Powhatan hires police officer
POWHATAN POINT — A proposal to hire a police officer was considered Tuesday by Powhatan Point Village Council, which also reported on repairs to be made to the railroad track crossing at Ohio 148 and Taylor Street.
Following an executive session called to discuss police personnel with regard to hiring, council agreed to hire Tyler Brooks as a part-time officer, pending approval of a physical examination and drug screening. Brooks is a resident of Powhatan Point. Also discussed in the session, with no action being taken, was possible litigation.
Councilman Dave Walters reported that railroad officials want to shut down Ohio 148 at the Taylor Street intersection during the third week of October. Plans are to repair the track crossing. During discussion, council agreed it will notify in writing the Ohio Department of Transportation District 11. In turn, District 11 should contact the state to reroute large trucks that use Ohio 148 due to low clearance at the railroad trestle on Ohio 7. It was noted that the larger vehicles will be rerouted to the West Virginia side of the Ohio River.

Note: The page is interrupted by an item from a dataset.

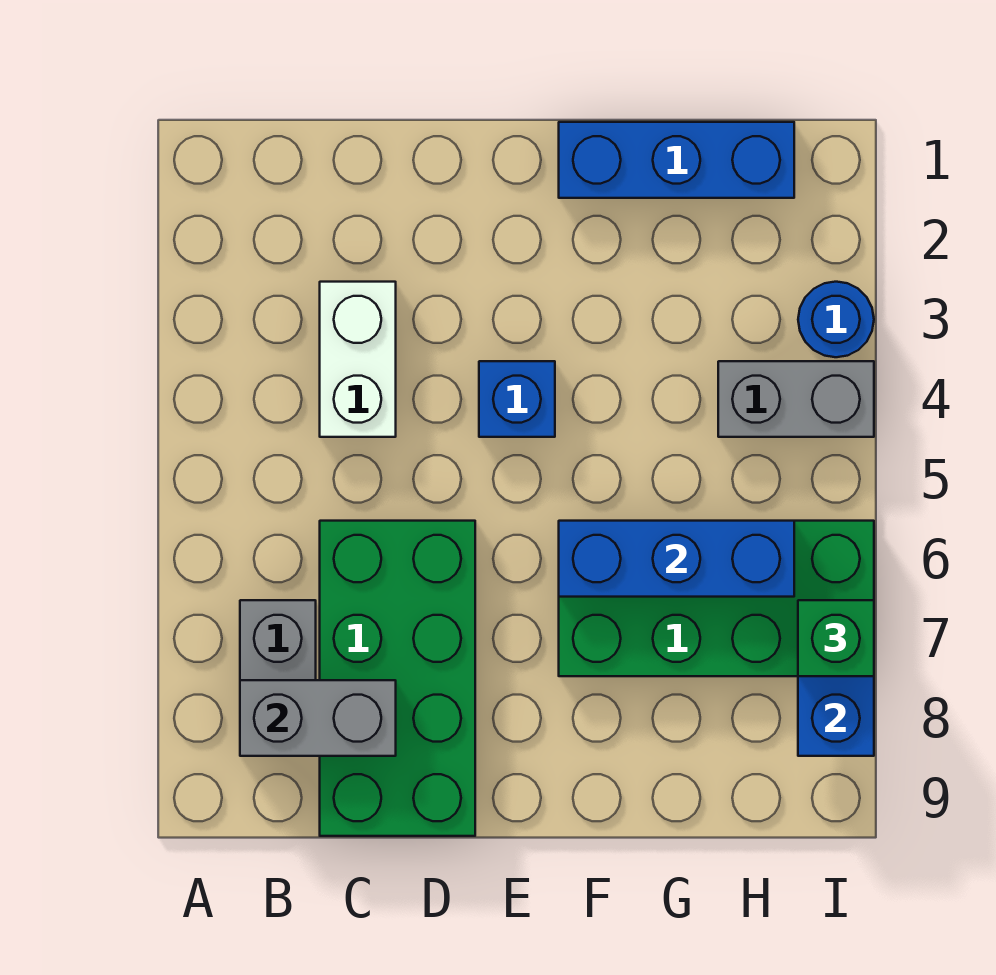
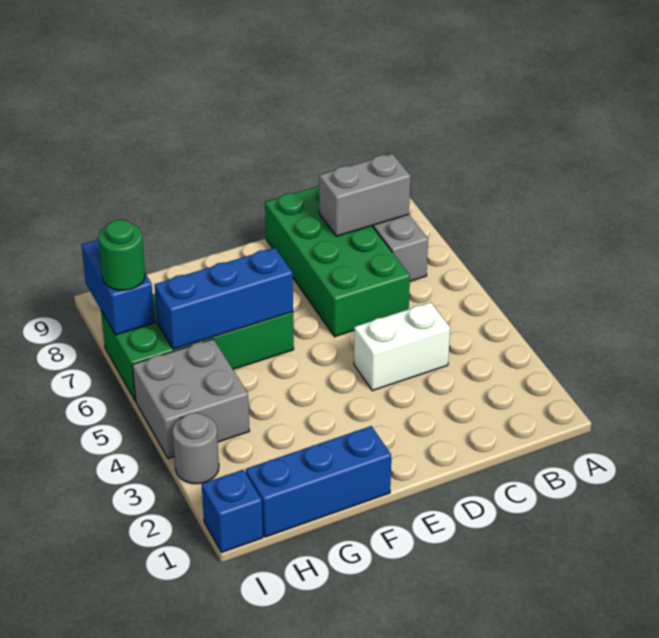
white brick C3:C4 level 1 -> white brick C4:D4 level 1
blue brick E4 level 1 -> blue brick I1 level 1
grey brick H4:I4 level 1 -> grey brick H4:I5 level 1
blue round brick I3 level 1 -> grey round brick I3 level 1
green brick I7 level 3 -> green round brick I7 level 3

The Mellott Street repaving project may be in progress at about the same time. Officials plan to have the blacktop on Mellott ground and transferred to George Alley and the Riverview Road extension. Walters said he is receiving complaints about dust and the speed of water-hauling trucks on the road. Council agreed to rent a roller to press the grindings from Mellott St. into the dusty road.
Walters thanked the Board of Public Affairs for donating a mini-excavator and operator for a recent village project.

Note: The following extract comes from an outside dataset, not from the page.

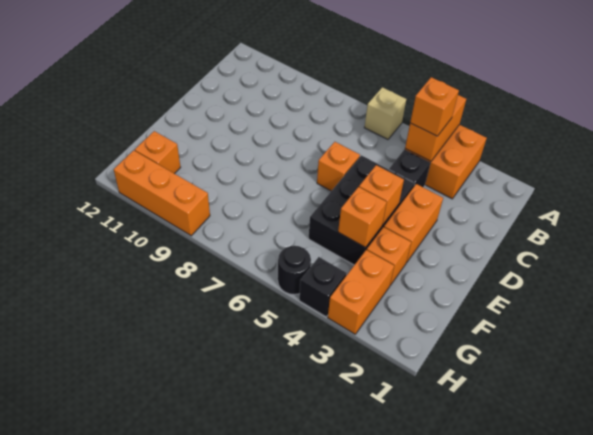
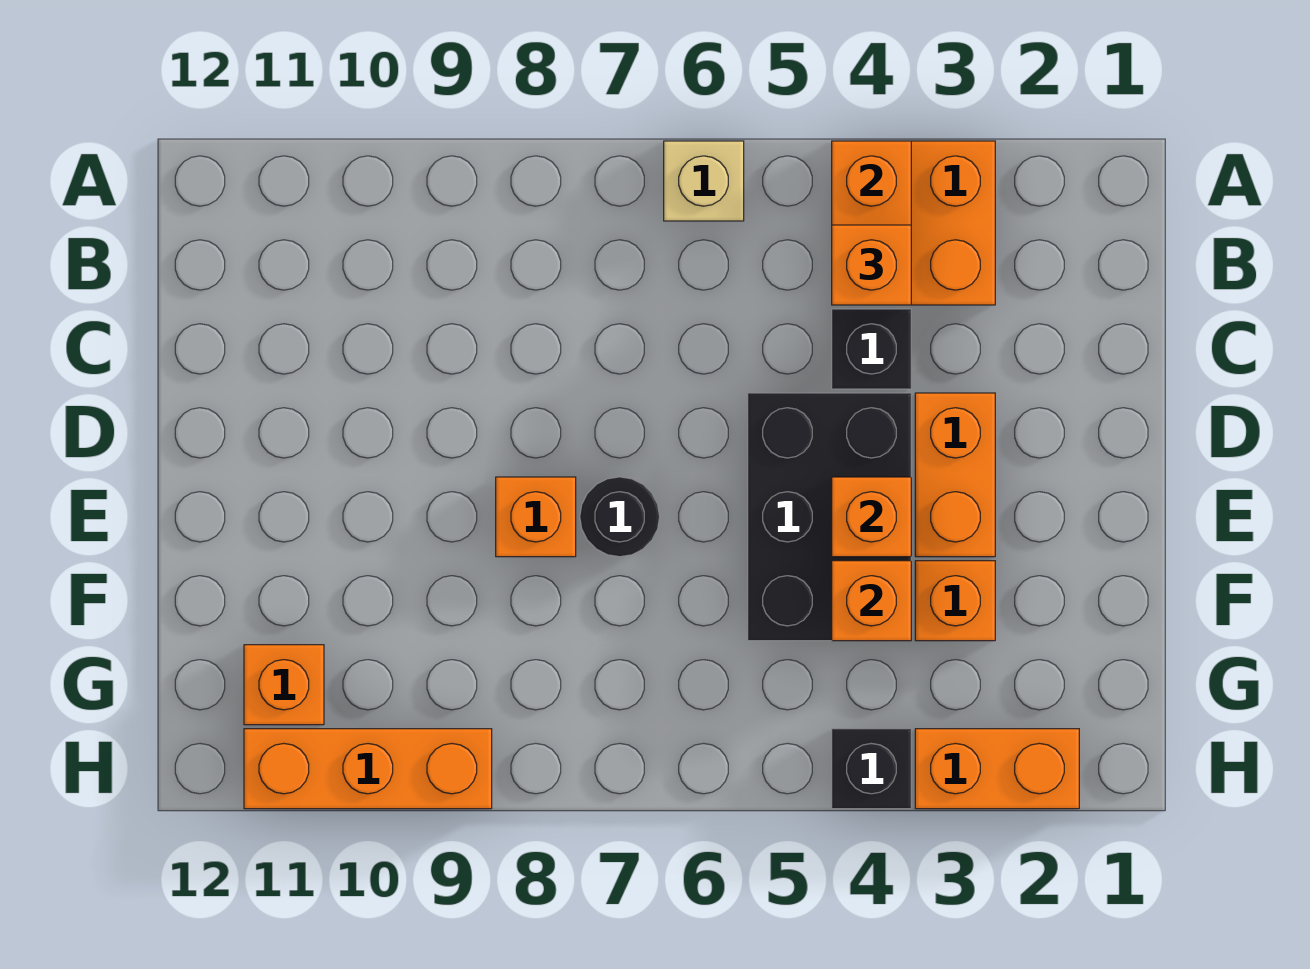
orange brick D6 level 1 -> orange brick E8 level 1
orange brick G3:H3 level 1 -> orange brick H2:H3 level 1
black round brick H5 level 1 -> black round brick E7 level 1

Council agreed to hold trick or treat activities from 6-7 p.m. Oct. 31.
Mayor Jeff Haught reported that Christmas in the Village is scheduled for the second Saturday in November.
Visitors to the council meeting included the current owner of the former pharmacy building in the downtown area, and Chris Brown, owner of the 3.C’s Trailer Court.

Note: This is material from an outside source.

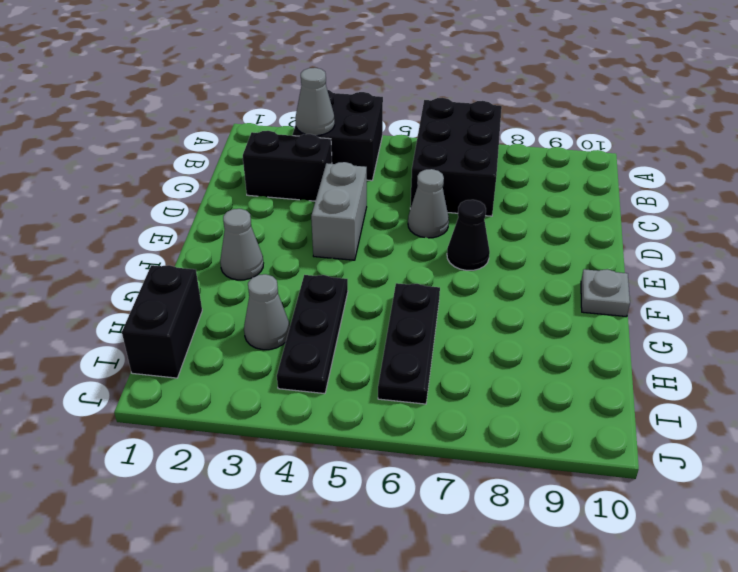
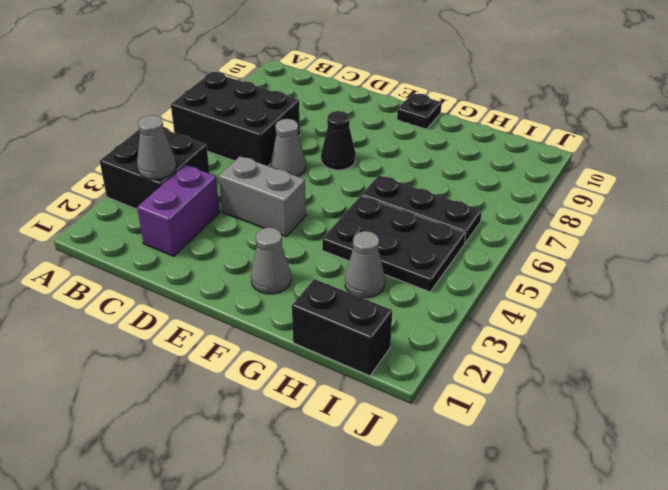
black brick C2:C3 level 1 -> purple brick C2:C3 level 1
grey plate F10 level 1 -> black plate F10 level 1
black plate G4:I4 level 1 -> black plate G4:I5 level 1

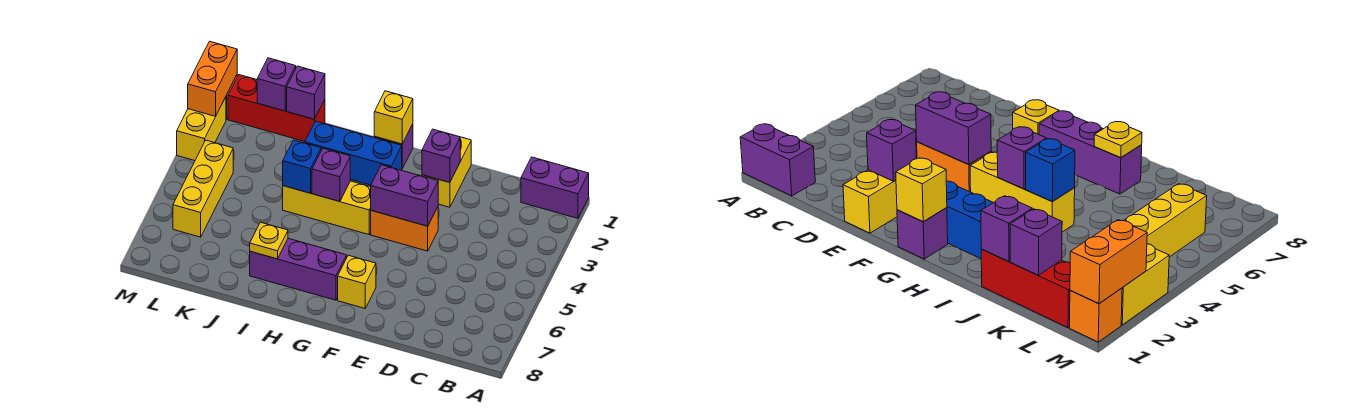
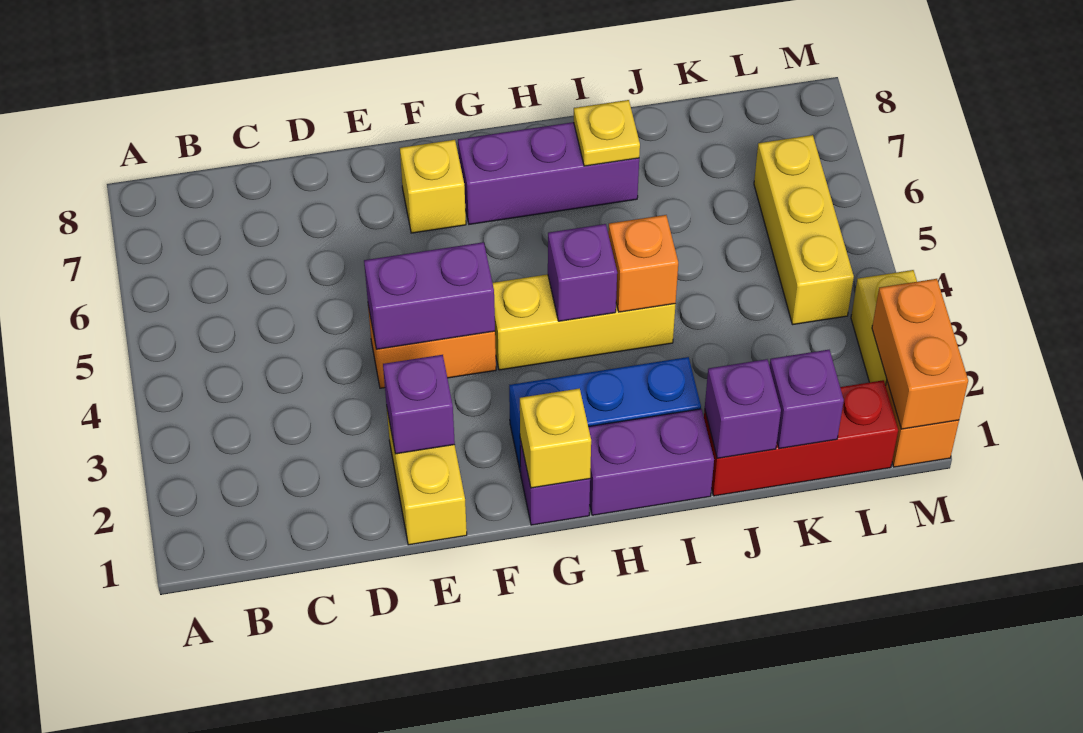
purple brick A1:B1 level 1 -> purple brick H1:I1 level 1
blue brick I4 level 2 -> orange brick I4 level 2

Brown approached council for clarification concerning regulations at the court. He said he’d been given permission to move ahead with plans there and also given a village ordinance. According to discussion, it appears Brown was given an ordinance that had been amended and regulations may have changed. He has spent several thousand dollars preparing the court for use. Council and Solicitor Charles Bean will delve into the matter to figure out what happened and what to do.
“If we’re going to have ordinances in Powhatan Point, I’d like to see them enforced,” said Councilman Jerry Binni, noting everyone should be treated the same.